DATA FOR REVIEW:
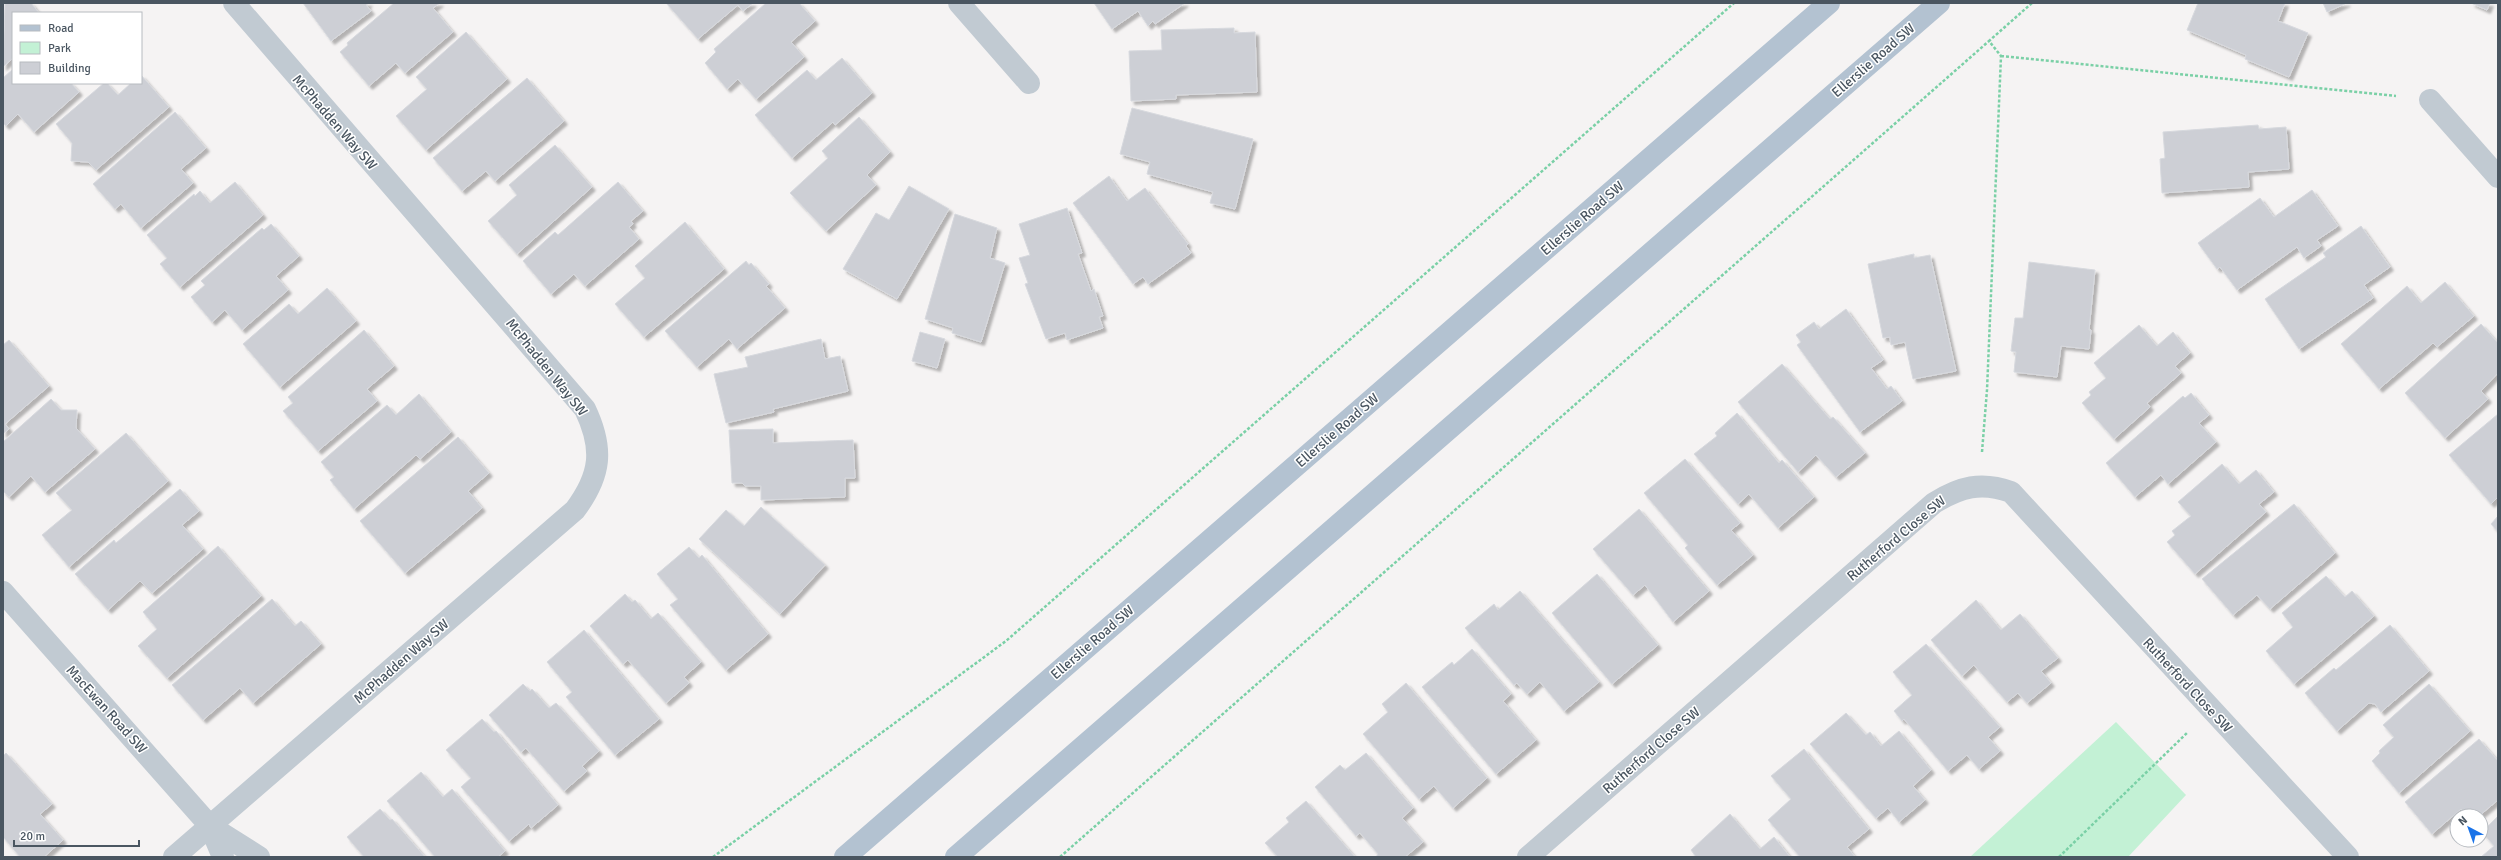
<svg xmlns="http://www.w3.org/2000/svg" width="2501" height="860" font-family="Signika,sans-serif">
	<style>
		.green { fill: #c3f1d5 }
		.building { fill: #cdcfd5; stroke: #d7d9de; filter: url(#shadow) }
		.lines { fill: none; stroke-linecap: round; stroke-linejoin: round }
		.path { stroke: #7ad0a6; stroke-width: 2.5; stroke-dasharray: 3 2; stroke-linecap: butt }
		.minor { stroke: #c1cad2; stroke-width: 22 }
		.major { stroke: #b3c2d1; stroke-width: 22 }
		.labels { text-anchor: middle; stroke-width: 3; stroke-linejoin: round; paint-order: stroke }
		.street-label { font-size: 14px; fill: #4a5661; stroke: #fff }
	</style>
	<defs>
		<filter id="shadow"><feDropShadow dx="3.5" dy="3.5" stdDeviation="1" flood-color="#0004"/></filter>
	</defs>
	<rect width="100%" height="100%" fill="#f5f3f3"/>
	<path class="green" d="M2116 722 2186 795 2128 857H1970Z"/>
	<path class="building" d="M5 3H31L39 13H13V58L3 67Z
		M303 3H369L366 5 371 11 331 41Z
		M394 3H440L433 8 453 32 405 73 396 63 369 86 340 52 348 45 347 43Z
		M666 3H753L743 11 738 5 698 39Z
		M766 3H799L815 21 791 42 804 57 756 99 738 79 727 89 705 63 716 52 714 49Z
		M1094 3H1185L1155 24 1153 21 1148 26 1138 11 1112 29Z
		M2198 3H2285L2278 21 2308 33 2289 77 2245 59 2246 55 2187 30Z
		M2323 3H2347L2327 12Z
		M2471 3H2490L2487 10Z
		M1234 28V33L1255 32 1257 92 1176 95V99L1131 101 1129 51 1162 50 1161 30Z
		M466 32 507 79 426 150 396 116 427 89 416 77Z
		M842 58 872 93 835 125 833 122 792 158 755 115 807 70 816 80Z
		M13 69V83H71L79 92 34 132 18 114 6 126 3 123V78Z
		M141 75 169 107 96 170 88 162 71 161 72 143 56 124 104 83H107L118 95 131 83H141Z
		M527 78 564 121 495 181 486 171 462 191 433 158Z
		M1132 108 1253 139 1235 209 1210 203 1213 192 1147 174 1150 162 1120 154Z
		M175 112 206 148 181 169 193 183 141 228 121 204 115 209 93 184Z
		M859 117 890 152 867 175 876 185 826 231 790 193 828 158 822 151Z
		M2258 125 2259 129 2286 127 2289 169 2248 172 2249 187 2162 193 2160 159 2165 158 2163 132Z
		M555 145 592 187 517 254 488 221 517 195 509 185Z
		M1109 176 1127 201 1145 188 1188 244 1186 246 1191 253 1148 284 1143 277 1133 284 1073 203Z
		M235 182 263 215 180 287 160 264 167 258 147 235 194 194 195 196 200 191 210 203Z
		M618 182 643 211 631 221 633 224 629 227 639 239 585 286 574 274 551 294 523 261 555 232 558 235Z
		M909 186 949 209 897 299 843 269 876 213 889 220Z
		M2312 190 2338 226 2317 240 2321 246 2304 258 2297 247 2237 290 2220 267 2217 269 2198 243 2260 198 2274 217Z
		M1067 208 1082 253 1078 254 1091 291 1094 289 1103 316 1099 317 1103 328 1067 340 1065 333 1046 339 1025 284 1028 283 1019 258 1030 255 1019 224Z
		M955 214 997 228 990 258 1005 263 981 342 952 333 953 328 925 319Z
		M685 222 724 269 644 337 615 304 645 278 635 266Z
		M271 224 299 256 276 276 288 290 242 330 225 310 212 322 191 297 205 285 201 281 262 228 264 230Z
		M2361 226 2390 267 2364 285 2373 298 2299 349 2265 299 2326 257 2323 253Z
		M1914 254V258L1930 255 1956 371 1913 379 1905 342 1891 345 1890 337 1883 338 1868 264Z
		M746 261 749 265 751 263 769 284 766 286 785 308 737 349 729 339 697 367 665 331Z
		M2029 262 2095 270 2089 330H2091L2089 349 2061 346 2057 377 2014 372 2016 352 2011 351 2015 318H2023Z
		M2445 282 2474 316 2437 347 2433 343 2379 389 2341 344 2407 286 2421 303Z
		M327 288 356 321 280 387 243 344 289 304 298 314Z
		M1846 309 1883 360 1871 368 1887 389 1891 386 1902 401 1860 432 1797 345 1801 342 1796 335 1814 322 1819 329Z
		M2481 324 2498 343V373L2481 391 2488 399 2445 438 2405 393Z
		M2139 325 2157 346 2173 332 2190 353 2175 366 2181 373 2147 403 2150 407 2114 439 2082 403 2091 395 2089 392 2106 378 2094 363Z
		M364 330 394 366 367 389 377 401 318 451 283 411 293 403 288 397Z
		M920 332 945 339 937 368 912 361Z
		M821 339 825 359 840 356 848 391 773 409 774 412 726 423 714 374 748 367 745 357Z
		M9 340 49 386 5 424 9 429 3 434V345Z
		M1782 364 1830 419 1833 417 1865 453 1836 477 1816 455 1798 472 1738 402Z
		M2191 393 2209 415 2199 423 2216 442 2168 484 2161 475 2135 497 2106 463 2183 396 2185 398Z
		M419 394 451 432 420 459 416 455 354 509 330 480 334 477 321 462 387 405 396 415Z
		M51 399 61 410H77L76 428 95 449 45 492 31 476 9 497 3 491V442Z
		M1737 413 1779 463 1782 460 1814 497 1778 528 1749 494 1738 504 1694 454 1717 436 1715 433Z
		M2498 414V497L2491 504 2449 455Z
		M773 429V443L853 440 855 478H845V497L761 500V486H745L742 483H732L729 430Z
		M126 433 168 481 69 567 42 535 72 510 56 493Z
		M458 437 489 473 468 491 482 508 405 573 360 521Z
		M1685 459 1740 523 1731 530 1753 555 1717 585 1685 548 1688 545 1644 493Z
		M2222 464 2239 484 2256 470 2274 492 2259 504 2266 512 2195 574 2167 542 2175 535 2172 531 2191 516 2178 502Z
		M180 489 199 511 182 525 203 549 152 593 140 581 108 610 75 574 114 540 116 543Z
		M2294 504 2335 553 2270 609 2257 595 2233 615 2202 579Z
		M761 507 825 565 780 614 699 539 726 510 744 526Z
		M1639 509 1709 591 1673 622 1645 585 1633 595 1593 549Z
		M2498 516V532L2491 524Z
		M218 546 261 596 167 678 138 646 157 629 143 612Z
		M689 547 699 558 702 555 768 634 726 670 670 605 678 599 657 574Z
		M1597 574 1658 645 1612 684 1552 613Z
		M2326 576 2345 597 2352 591 2374 616 2294 684 2266 651 2293 627 2282 613Z
		M1520 591 1599 682 1564 711 1540 682 1527 694 1517 683 1514 685 1465 628 1494 604 1498 610Z
		M625 594 632 602 635 600 651 619 658 613 701 662 684 677 689 683 666 703 628 660 623 664 590 626Z
		M272 599 295 626 301 621 321 644 253 703 240 688 203 720 172 685Z
		M1976 600 2001 630 2020 614 2058 658 2041 671 2051 683 2027 703 2018 693 2007 702 1974 665 1962 676 1931 640Z
		M2390 625 2429 671 2381 712 2375 704 2369 703 2337 731 2305 693 2334 668 2336 670Z
		M584 630 659 719 615 755 566 697 572 692 547 662Z
		M1926 644 2000 727 1988 737 2000 751 1979 769 1967 755 1948 771 1904 719 1902 721 1894 711 1912 695 1893 672Z
		M1472 649 1511 694 1503 701 1536 740 1496 774 1422 687 1452 662 1454 665Z
		M1406 683 1487 778 1453 808 1434 786 1419 799 1363 734 1388 712 1382 704Z
		M523 684 530 691 532 689 549 708 556 703 599 751 582 766 587 771 564 791 526 748 521 752 489 715Z
		M2429 684 2470 731 2399 793 2372 761 2380 753 2379 751 2394 737 2383 725Z
		M1846 713 1866 735 1870 732 1881 746 1899 731 1931 770 1913 786 1925 800 1899 822 1888 808 1876 818 1810 744Z
		M482 719 494 732 496 731 558 805 531 828 529 824 509 841 461 787 471 778 446 750Z
		M2479 739 2498 761V800L2479 816H2467L2461 809 2432 834 2405 802Z
		M1804 749 1869 829 1847 847 1855 857H1800L1768 820 1791 799 1771 776Z
		M6 753 52 804 40 814 63 840 44 857H20L3 837V756Z
		M1366 753 1413 808 1402 818 1423 842 1405 857H1376L1378 854 1360 833 1356 836 1315 787 1340 765 1345 770Z
		M421 772 443 797 452 789 505 851 498 857H435L387 801Z
		M1306 801 1355 857H1278L1265 843 1289 822 1286 818Z
		M380 809 390 820 392 819 425 857H364L347 837Z
		M1730 814 1760 849 1774 837 1790 857H1696L1691 850Z
		M2498 816V857H2481L2494 846 2482 832Z"/>
	<g class="lines">
		<path class="path" d="M2001 56 2396 96
			M1982 452 1987 390 2001 56 1989 41 2032 3
			M713 857 1006 641 1734 3
			M1060 857 1989 41
			M2059 857 2188 732"/>
		<path class="minor" d="M959 3 1029 83
			M2430 100 2498 177
			M3 592 210 826 259 857
			M210 826 223 857
			M174 857 575 510C601 475 604 449 585 409L234 3
			M1528 857 1934 503C1960 487 1981 481 2011 492L2348 857"/>
		<path class="major" d="M845 857 1829 3
			M956 857 1939 3"/>
	</g>
	<g class="labels">
		<g class="street-label">
			<text transform="translate(1873 60) rotate(-41)" y="5">Ellerslie Road SW</text>
			<text transform="translate(335 122) rotate(49)" y="5">McPhadden Way SW</text>
			<text transform="translate(1582 218) rotate(-41)" y="5">Ellerslie Road SW</text>
			<text transform="translate(547 367) rotate(51)" y="5">McPhadden Way SW</text>
			<text transform="translate(1337 430) rotate(-41)" y="5">Ellerslie Road SW</text>
			<text transform="translate(1896 538) rotate(-40)" y="5">Rutherford Close SW</text>
			<text transform="translate(1092 642) rotate(-41)" y="5">Ellerslie Road SW</text>
			<text transform="translate(401 661) rotate(-41)" y="5">McPhadden Way SW</text>
			<text transform="translate(2188 685) rotate(47)" y="5">Rutherford Close SW</text>
			<text transform="translate(107 709) rotate(48)" y="5">MacEwan Road SW</text>
			<text transform="translate(1651 750) rotate(-41)" y="5">Rutherford Close SW</text>
		</g>
	</g>
	<rect width="2501" height="860" fill="none" stroke="#4a5661" stroke-width="8"/>
	<rect x="12" y="12" width="130" height="72" fill="#ffffff" stroke="#b7bbc0"/>
	<rect x="20" y="25" width="20" height="6" fill="#b3c2d1" stroke="#b7bbc0"/>
	<text x="48" y="32" font-size="12" fill="#4a5661">Road</text>
	<rect x="20" y="42" width="20" height="12" fill="#c3f1d5" stroke="#b7bbc0"/>
	<text x="48" y="52" font-size="12" fill="#4a5661">Park</text>
	<rect x="20" y="62" width="20" height="12" fill="#cdcfd5" stroke="#b7bbc0"/>
	<text x="48" y="72" font-size="12" fill="#4a5661">Building</text>
	<g transform="translate(2469 828) rotate(319)"><circle r="19" fill="#ffffff" stroke="#b7bbc0"/>
	<path d="M0-3L7 15L0 10L-7 15Z" fill="#1a73e8"/>
	<text y="-6" font-size="11" font-weight="bold" text-anchor="middle" fill="#4a5661">N</text>
	</g>
	<path d="M14 840v6h125v-6" fill="none" stroke="#4a5661" stroke-width="2"/>
	<text x="20" y="840" font-size="12" fill="#4a5661" stroke="#ffffff" stroke-width="3" paint-order="stroke">20 m</text>
</svg>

WHAT THE EXERCISE ASKS: Given the records above, restate word for word only the lines starting at the one with "M327 288 356" and ending at the one with "M2191 393 2209".

TASK RESPONSE:
		M327 288 356 321 280 387 243 344 289 304 298 314Z
		M1846 309 1883 360 1871 368 1887 389 1891 386 1902 401 1860 432 1797 345 1801 342 1796 335 1814 322 1819 329Z
		M2481 324 2498 343V373L2481 391 2488 399 2445 438 2405 393Z
		M2139 325 2157 346 2173 332 2190 353 2175 366 2181 373 2147 403 2150 407 2114 439 2082 403 2091 395 2089 392 2106 378 2094 363Z
		M364 330 394 366 367 389 377 401 318 451 283 411 293 403 288 397Z
		M920 332 945 339 937 368 912 361Z
		M821 339 825 359 840 356 848 391 773 409 774 412 726 423 714 374 748 367 745 357Z
		M9 340 49 386 5 424 9 429 3 434V345Z
		M1782 364 1830 419 1833 417 1865 453 1836 477 1816 455 1798 472 1738 402Z
		M2191 393 2209 415 2199 423 2216 442 2168 484 2161 475 2135 497 2106 463 2183 396 2185 398Z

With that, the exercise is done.